A new 30,000-square-foot building is being added to the original 16,000-square-foot building in LaSalle, which will provide 15 megawatts across the two buildings. The larger 175,000-square-foot, 50-megawatt site in Baie-D’Urfé site will house nine or 10 data halls this year and more are being added on a regular basis.

Byers would not disclose financial information about ROOT, aside from the fact it has raised $25 million from Abry Partners, a Boston private equity investment firm which has invested in a number of data centres, and $70 million from Goldman Sachs.

He would also not name clients, but noted a large share of ROOT’s capacity comes from “the largest cloud and technology companies from around the world.” In terms of the number of clients, “we have more Montreal-based customers – they’re just smaller companies.”

Byers says Montreal’s growth as a data centre hub in the Canadian market “is predominantly driven by lower power costs.”

A 2016 JLL study of North America’s 17 biggest data centre markets indicated Montreal had the second-lowest power rates, behind Atlanta. However, given Montreal’s colder climate, overall power usage is lower, as less energy is needed to keep equipment cool. 

Lower costs, greener power

The environmental sustainability of Quebec’s hydro-electricity is another factor playing in Montreal’s favour, as many large technology companies are choosing regions with sustainable power, Byers says.

In addition, Montreal and Quebec provide “a significant amount” of financial incentives for technology companies to enter the market which far exceed those elsewhere in Canada.

These include a tax credit of up to $25,000 per person for hiring a new IT employee, a 30 per cent tax credit on eligible research and development expenditures and generous capital cost allowance rates for purchasing clean energy equipment.

Although Montreal’s land costs are substantially lower than those in Toronto and or Vancouver, “the biggest difference really is on the power side of things.”

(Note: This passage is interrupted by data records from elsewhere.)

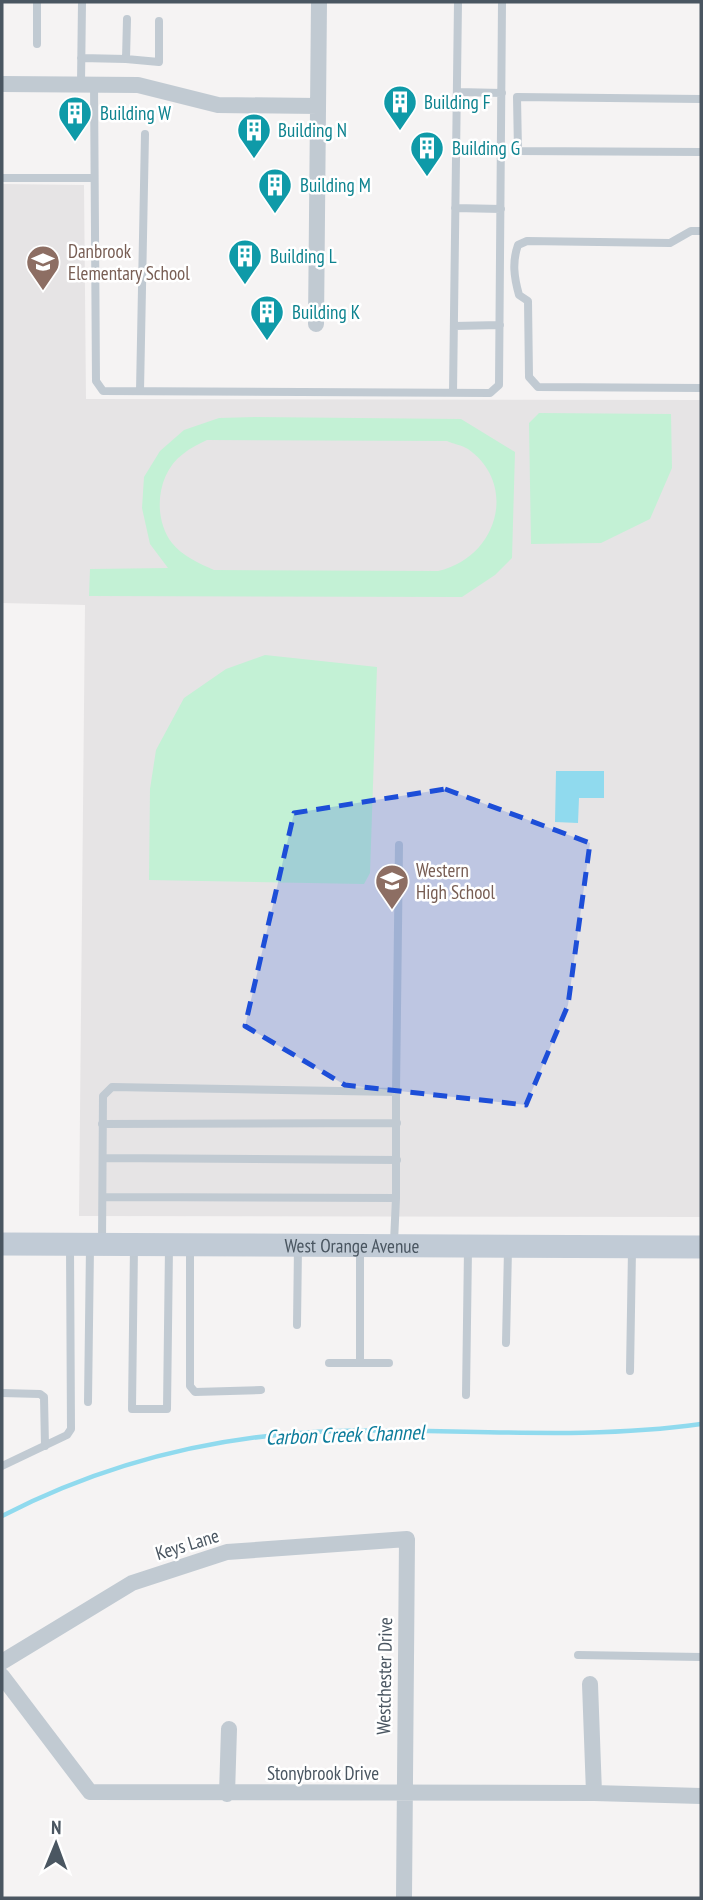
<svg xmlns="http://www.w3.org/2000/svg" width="703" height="1900" font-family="'PT Sans Narrow',sans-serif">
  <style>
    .education { fill: #e6e4e5 }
    .green { fill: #c3f1d5; fill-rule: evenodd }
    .water { fill: #90daee }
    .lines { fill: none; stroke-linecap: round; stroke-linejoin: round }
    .stream { stroke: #90daee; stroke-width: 4.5 }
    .lane { stroke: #c1cad2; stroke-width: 8 }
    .street { stroke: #c1cad2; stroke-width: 16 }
    .secondary { stroke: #c1cbd6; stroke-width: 23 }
    .marked { fill: #1d4ed8; fill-opacity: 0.2; stroke: #1d4ed8; stroke-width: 5; stroke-dasharray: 14 9; stroke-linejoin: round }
    .labels { text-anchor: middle; stroke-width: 5; stroke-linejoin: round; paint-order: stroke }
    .culture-label { font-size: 19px; fill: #0d838f; stroke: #fff; text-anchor: start }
    .education-label { font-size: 19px; fill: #785e54; stroke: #fff; text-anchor: start }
    .street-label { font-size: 19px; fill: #4a5661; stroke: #fff }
    .water-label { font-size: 21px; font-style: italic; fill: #0c7c9b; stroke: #fff }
  </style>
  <rect width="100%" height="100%" fill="#f5f3f3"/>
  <path class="education" d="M2,184l82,1 2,214 615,1v817l-622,-1 6,-611 -83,-2z"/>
  <path class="green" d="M539,413l132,1 1,54 -22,51 -49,24 -70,1 -2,-121z
    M255,417l206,2 54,33 -3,106 -17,17 -33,22 -373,-1 1,-27 78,-1 -18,-24 -8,-36 2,-31 16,-26 24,-21 35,-12zM207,440l240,1c6,3 15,4 21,8 51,36 29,109 -30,122l-224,-1c-14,-6 -33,-15 -42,-27 -20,-26 -15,-70 11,-89 7,-6 16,-10 24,-14z
    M265,655l112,12 -7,206 -6,11 -215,-4 1,-91 6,-39 28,-52 42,-29z"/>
  <path class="water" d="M556,771h48v27h-25l-1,25 -23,-1z"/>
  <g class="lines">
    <path class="stream" d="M2,1516c105,-54 220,-82 338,-85 120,-3 241,10 361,-7"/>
    <path class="lane" d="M37,44v-42
      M81,58l45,1 1,-40
      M126,59l33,3v-41
      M81,83l1,-81
      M94,83l2,298 7,10 387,2 9,-8 3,-383
      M457,92l45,1
      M701,99l-184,-2 1,54 183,1
      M2,178h92
      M455,208l46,1
      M701,231h-10l-21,12 -143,-2 -9,4c-6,17 -4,32 1,50l9,6 1,76 9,10 163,1
      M454,326l46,-1
      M140,391l5,-257
      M453,393l5,-391
      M396,1092l3,-247
      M102,1124l295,-1
      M103,1158l294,2
      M103,1197l293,1
      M102,1241l1,-145 9,-9 284,5v106l-2,44
      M134,1246l-2,163h35l2,-162
      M190,1247v139l5,6 66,-2
      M297,1325l1,-78
      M506,1343l2,-94
      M329,1363h60
      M360,1363v-115
      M630,1371l2,-121
      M2,1393l38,1 4,3 1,49
      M466,1395l2,-146
      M88,1402l2,-155
      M2,1466l65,-31 4,-6 -1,-181
      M578,1655l123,2"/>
    <path class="street" d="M2,84l136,1 80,20 100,1
      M316,324l3,-322
      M2,1662l130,-79 95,-31 180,-13 -3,359
      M2,1676l88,116 504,1 107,3
      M590,1684l4,109
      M227,1794l2,-65"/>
    <path class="secondary" id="s1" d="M2,1244l699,3"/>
  </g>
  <path class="marked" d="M445,789l145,54 -22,162 -42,100 -181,-20 -100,-59 49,-213z"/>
  <defs>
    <g id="building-pin" transform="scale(1.75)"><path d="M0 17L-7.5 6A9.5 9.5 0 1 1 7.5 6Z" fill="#0f9aa8" stroke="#fff"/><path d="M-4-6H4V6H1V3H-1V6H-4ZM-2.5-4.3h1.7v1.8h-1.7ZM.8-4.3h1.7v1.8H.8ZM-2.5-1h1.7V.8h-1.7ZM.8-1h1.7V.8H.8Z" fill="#fff"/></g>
    <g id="school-pin" transform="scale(1.75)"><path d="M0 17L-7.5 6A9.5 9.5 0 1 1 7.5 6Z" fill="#8d6e63" stroke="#fff"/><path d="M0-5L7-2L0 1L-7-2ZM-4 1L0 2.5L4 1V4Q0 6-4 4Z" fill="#fff"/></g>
  </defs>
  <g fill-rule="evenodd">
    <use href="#building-pin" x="400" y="102"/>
    <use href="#building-pin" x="75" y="113"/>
    <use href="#building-pin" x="254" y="130"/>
    <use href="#building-pin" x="427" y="148"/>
    <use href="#building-pin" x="275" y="185"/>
    <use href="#building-pin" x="245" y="256"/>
    <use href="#school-pin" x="43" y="262"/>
    <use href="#building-pin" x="267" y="312"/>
    <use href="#school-pin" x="392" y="881"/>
  </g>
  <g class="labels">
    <g class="culture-label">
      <text x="424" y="109">Building F</text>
      <text x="100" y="120">Building W</text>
      <text x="278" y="137">Building N</text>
      <text x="452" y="155">Building G</text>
      <text x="300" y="192">Building M</text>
      <text x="270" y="263">Building L</text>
      <text x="292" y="319">Building K</text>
    </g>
    <g class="education-label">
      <text x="68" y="258">Danbrook<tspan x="68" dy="22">Elementary School</tspan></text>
      <text x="416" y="877">Western<tspan x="416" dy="22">High School</tspan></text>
    </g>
    <g class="street-label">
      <text dy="7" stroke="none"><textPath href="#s1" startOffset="350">West Orange Avenue</textPath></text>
      <text transform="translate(187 1544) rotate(-17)" y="7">Keys Lane</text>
      <text transform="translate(384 1676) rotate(-89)" y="7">Westchester Drive</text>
      <text x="323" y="1780">Stonybrook Drive</text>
    </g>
    <g class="water-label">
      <text transform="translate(345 1435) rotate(-2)" y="7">Carbon Creek Channel</text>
    </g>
  </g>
  <rect width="703" height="1900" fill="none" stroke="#4a5661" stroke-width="7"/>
  <g transform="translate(56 1844) rotate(1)" stroke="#ffffff" stroke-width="5" paint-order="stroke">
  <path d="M0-5L12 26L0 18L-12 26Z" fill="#4a5661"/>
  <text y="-10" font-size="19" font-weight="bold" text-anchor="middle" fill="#4a5661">N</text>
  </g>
</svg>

He says savings between Quebec and Ontario are about $1 million per megawatt, per year of operating costs. “If you are a large provider and have 10 or 20 or 30 megawatts, the savings per year on the electricity alone can be $10, $20 or $30 million – those savings alone are driving a lot of interest in the Quebec market.”

Rapidly build capacity

According to Byers, ROOT’s key differentiator, which has driven most of its business, is its ability to build capacity faster than its North American competitors. “We can build multiple megawatt deployment within 120 to 180 days, compared to a traditional build cycle of eight to 10 months.”

ROOT has been able to reduce the amount of time it takes to build by doing its own engineering and general contracting, using a just-in-time method of construction and standardized equipment in all of its designs, he says.

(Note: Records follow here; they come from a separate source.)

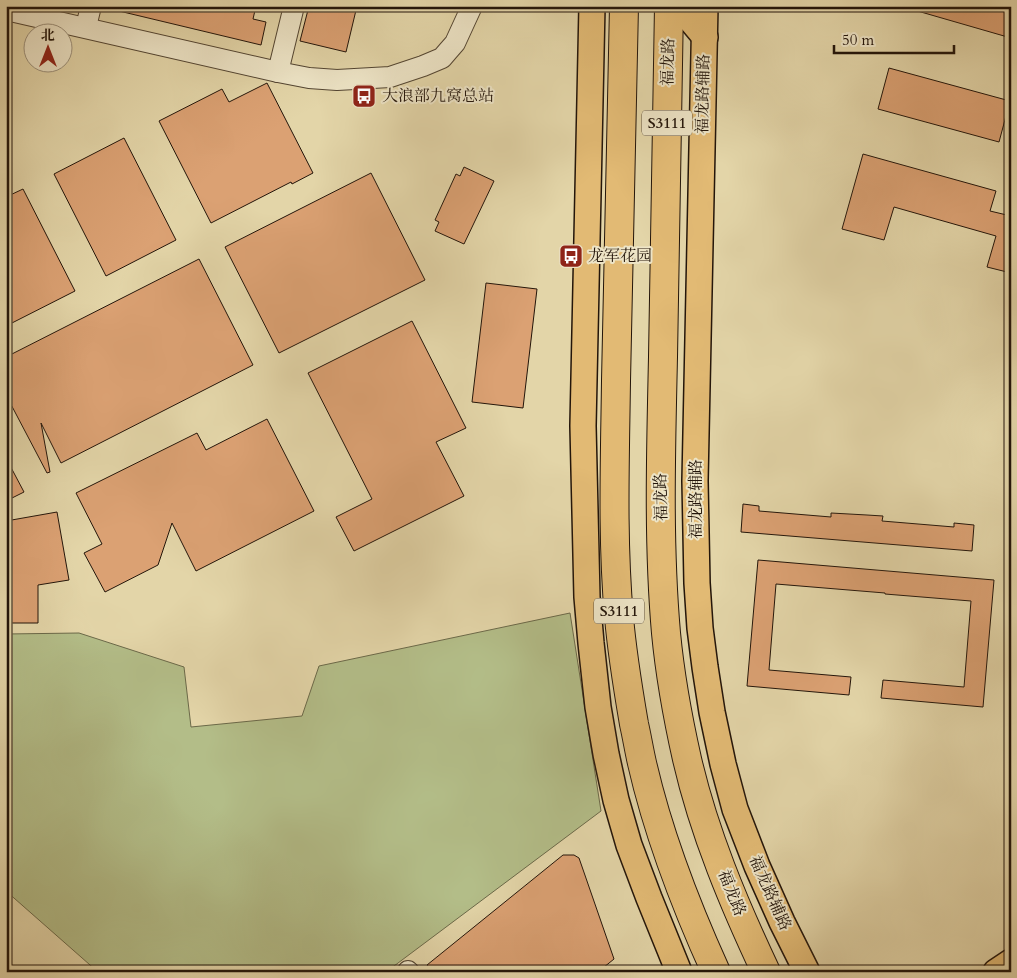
<svg xmlns="http://www.w3.org/2000/svg" width="1017" height="978" font-family="Cardo,'Noto Serif SC',serif">
<style>
.green{fill:#b3bd88;stroke:#6b6949}
.building{fill:#dba173;stroke:#23150a}
.lines{fill:none;stroke-linecap:round;stroke-linejoin:round}
.minor-casing{stroke:#534532;stroke-width:22}
.major-casing{stroke:#23150a;stroke-width:28}
.highway-casing{stroke:#23150a;stroke-width:30}
.minor{stroke:#ede4c6;stroke-width:20}
.major{stroke:#e2ba74;stroke-width:25}
.highway{stroke:#e2ba74;stroke-width:28}
.labels{text-anchor:middle;dominant-baseline:central;stroke-width:4;stroke-linejoin:round;paint-order:stroke}
.shield{fill:#ede4c6;stroke:#605342;stroke-width:1}
.shield-label{font-size:15px;font-weight:bold;fill:#23150a}
.street-label{font-size:16px;fill:#23150a;stroke:#ede4c6}
.poi-label{font-size:16px;fill:#23150a;stroke:#ede4c6;text-anchor:start}
</style>
<rect width="100%" height="100%" fill="#e3d5a8"/>
<filter id="stains"><feTurbulence type="fractalNoise" baseFrequency=".004" numOctaves="4"/><feColorMatrix values="0 0 0 0 .2 0 0 0 0 .09 0 0 0 0 .02 0 0 0 .5 -.17"/></filter>
<radialGradient id="worn" r=".72"><stop offset=".6" stop-color="#630" stop-opacity="0"/><stop offset="1" stop-color="#630" stop-opacity=".3"/></radialGradient>
<polygon class="green" points="570,613 601,811 386,972 98,972 6,891 6,634 79,633 184,667 191,727 302,716 319,666"/>
<g class="building">
<polygon points="119,6 201,6 223,11 224,6 256,6 253,19 266,22 261,45 119,11"/>
<polygon points="309,6 357,6 346,52 300,41"/>
<polygon points="914,6 1011,6 1011,38 914,10"/>
<polygon points="889,68 1010,101 999,142 878,109"/>
<polygon points="267,83 313,173 292,184 291,182 211,223 159,121 222,89 229,102"/>
<polygon points="124,138 176,240 106,276 54,174"/>
<polygon points="863,154 996,191 990,211 1011,216 1011,273 987,267 996,236 894,207 884,240 842,229"/>
<polygon points="464,167 494,181 464,244 435,231 439,222 435,220 456,174 460,176"/>
<polygon points="371,173 425,280 279,353 225,247"/>
<polygon points="23,189 75,291 6,326 6,197"/>
<polygon points="199,259 253,365 61,463 41,423 50,472 47,473 6,395 6,357"/>
<polygon points="486,283 537,289 523,408 472,402"/>
<polygon points="412,321 466,428 436,442 464,496 354,551 336,517 372,499 308,373"/>
<polygon points="267,419 314,511 196,571 172,523 158,565 105,592 84,553 102,544 76,493 197,433 206,450"/>
<polygon points="6,458 24,492 6,501"/>
<polygon points="743,504 759,506 759,511 831,517 831,513 867,515 883,516 882,521 954,527 954,523 974,525 972,551 741,532"/>
<polygon points="57,512 69,580 38,585 38,623 6,623 6,521"/>
<polygon points="758,560 994,580 983,707 881,698 883,680 964,687 971,601 885,594 885,593 776,584 769,670 851,677 849,695 747,686"/>
<polygon points="563,855 574,855 579,858 614,959 598,972 432,972 427,965"/>
</g>
<g class="lines">
<g class="minor-casing">
<g id="minor">
<polyline points="6,10 278,72 309,78 337,80 390,77 423,66 442,58 448,51 455,43 472,6"/>
<polyline points="86,27 91,6"/>
<polyline points="278,72 294,6"/>
<polyline points="408,971 409,972"/>
</g>
</g>
<g class="major-casing">
<g id="major">
<polyline points="592,6 583,426 587,597 591,643 598,707 606,754 616,800 629,845 649,898 679,972"/>
<polyline points="675,6 684,12 705,37"/>
<polyline points="705,6 695,481 697,583 700,628 705,667 712,712 723,764 735,809 757,866 782,922 807,972"/>
<polyline points="996,972 1011,962"/>
</g>
</g>
<g class="highway-casing">
<g id="highway">
<path d="M624,6c-3,125 -6,250 -8,375 -1,78 -4,158 3,236 3,36 9,72 15,107 3,13 5,26 8,39 16,70 44,143 74,209"/>
<path d="M669,6c-2,117 -4,234 -6,351 -2,92 -5,184 3,276 4,42 12,86 21,126 17,74 47,145 79,213"/>
</g>
</g>
<use href="#minor" class="minor"/>
<use href="#major" class="major"/>
<use href="#highway" class="highway"/>
</g>
<defs>
<g id="bus-square" transform="scale(1.25)"><rect x="-9" y="-9" width="18" height="18" rx="4" fill="#8f2418" stroke="#ede4c6"/><path d="M-5-6H5V4H4V6H2V4H-2V6H-4V4H-5ZM-3.5-4V0h7V-4ZM-3.5 1.2v1.5H-2V1.2ZM2 1.2v1.5H3.5V1.2Z" fill="#fff"/></g>
</defs>
<g fill-rule="evenodd">
<use href="#bus-square" x="364" y="96"/>
<use href="#bus-square" x="571" y="256"/>
</g>
<g class="labels">
<g class="shield">
<rect x="642" y="110.5" width="50" height="25" rx="4"/>
<rect x="594" y="598.5" width="50" height="25" rx="4"/>
</g>
<g class="shield-label">
<text x="667" y="123">S3111</text>
<text x="619" y="611">S3111</text>
</g>
<g class="street-label">
<text transform="translate(668 62) rotate(-89)">福龙路</text>
<text transform="translate(703 94) rotate(-89)">福龙路辅路</text>
<text transform="translate(661 497) rotate(-91)">福龙路</text>
<text transform="translate(696 499) rotate(-90)">福龙路辅路</text>
<text transform="translate(732 893) rotate(68)">福龙路</text>
<text transform="translate(770 893) rotate(66)">福龙路辅路</text>
</g>
<g class="poi-label">
<text x="382" y="96">大浪部九窝总站</text>
<text x="588" y="256">龙军花园</text>
</g>
</g>
<rect width="1017" height="978" fill="none" stroke="#e3d5a8" stroke-width="25"/>
<rect x="8" y="8" width="1002" height="963" fill="none" stroke="#23150a" stroke-width="2.5"/>
<rect x="12" y="12" width="992" height="953" fill="none" stroke="#23150a"/>
<g transform="translate(48 48)"><circle r="24" fill="#ede4c6" stroke="#9c917b"/>
<path d="M0-4L9 19L0 12L-9 19Z" fill="#8f2418"/>
<text y="-8" font-size="14" font-weight="bold" text-anchor="middle" fill="#23150a">北</text>
</g>
<path d="M834 45v8h120v-8" fill="none" stroke="#23150a" stroke-width="2.5"/>
<text x="842" y="45" font-size="15" fill="#23150a" stroke="#ede4c6" stroke-width="4" paint-order="stroke">50 m</text>
<rect width="100%" height="100%" filter="url(#stains)"/>
<rect width="100%" height="100%" fill="url(#worn)"/>
</svg>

“One of the challenges of some of the largest technology companies in the world today is that they have unknown growth rates and they need massive amounts of demand and need to expand very quickly,” he says. “You can’t plan for that growth and having a data centre provider who could build out more capacity faster than anyone else is a key competitive advantage.”

Byers, who has 20 years of experience in the data centre industry, was previously president of Rogers Data Centres, executive vice-president of Primus, and chief operating officer at Magma Communications.

Byers says ROOT probably has enough capacity at its current sites for the next 12 to 18 months and will then likely be looking for new sites.

ROOT has 58 employees and is so named because the root of all technology implementation is inside data centres, he says.

Although “we think Montreal is the largest data centre opportunity for growth in Canada,” ROOT is considering building data centres in other countries. “There are a number of countries around the world where the cloud providers have not entered yet,” Byers notes.